** Task **
Print the material exactly as it appears, starting from its first line and stopping after the line that contains "picture [261, 163, 1412, 1086]".

** Provided entries **
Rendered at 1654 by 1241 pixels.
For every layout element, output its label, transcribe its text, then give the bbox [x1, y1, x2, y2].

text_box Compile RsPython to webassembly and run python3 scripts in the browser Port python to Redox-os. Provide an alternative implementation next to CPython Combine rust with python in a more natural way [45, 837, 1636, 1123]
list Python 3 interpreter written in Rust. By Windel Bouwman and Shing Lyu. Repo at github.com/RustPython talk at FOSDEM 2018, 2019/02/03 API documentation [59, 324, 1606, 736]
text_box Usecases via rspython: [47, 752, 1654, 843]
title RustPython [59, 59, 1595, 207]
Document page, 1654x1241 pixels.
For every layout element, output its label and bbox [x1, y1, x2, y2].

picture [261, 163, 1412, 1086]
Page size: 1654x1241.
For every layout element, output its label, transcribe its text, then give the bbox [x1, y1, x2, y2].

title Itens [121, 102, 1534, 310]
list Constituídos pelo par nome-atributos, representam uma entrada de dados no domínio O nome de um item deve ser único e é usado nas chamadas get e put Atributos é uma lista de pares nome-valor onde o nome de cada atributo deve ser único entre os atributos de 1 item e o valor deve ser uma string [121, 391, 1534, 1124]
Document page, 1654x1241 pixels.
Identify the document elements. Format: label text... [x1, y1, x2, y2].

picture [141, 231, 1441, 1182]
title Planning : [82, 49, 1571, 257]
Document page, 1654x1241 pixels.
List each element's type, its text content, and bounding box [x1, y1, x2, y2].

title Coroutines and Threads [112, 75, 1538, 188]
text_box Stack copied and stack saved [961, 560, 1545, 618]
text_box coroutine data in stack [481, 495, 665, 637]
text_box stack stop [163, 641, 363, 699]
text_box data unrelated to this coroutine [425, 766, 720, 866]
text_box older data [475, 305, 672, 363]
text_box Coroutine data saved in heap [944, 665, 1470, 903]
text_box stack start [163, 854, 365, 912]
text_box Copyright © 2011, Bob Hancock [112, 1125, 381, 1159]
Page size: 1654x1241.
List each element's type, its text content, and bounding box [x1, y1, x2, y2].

** The solution **
Rendered at 1654 by 1241 pixels.
For every layout element, output its label, transcribe its text, then give the bbox [x1, y1, x2, y2].

text_box Compile RsPython to webassembly and run python3 scripts in the browser Port python to Redox-os. Provide an alternative implementation next to CPython Combine rust with python in a more natural way [45, 837, 1636, 1123]
list Python 3 interpreter written in Rust. By Windel Bouwman and Shing Lyu. Repo at github.com/RustPython talk at FOSDEM 2018, 2019/02/03 API documentation [59, 324, 1606, 736]
text_box Usecases via rspython: [47, 752, 1654, 843]
title RustPython [59, 59, 1595, 207]
Document page, 1654x1241 pixels.
For every layout element, output its label and bbox [x1, y1, x2, y2].

picture [261, 163, 1412, 1086]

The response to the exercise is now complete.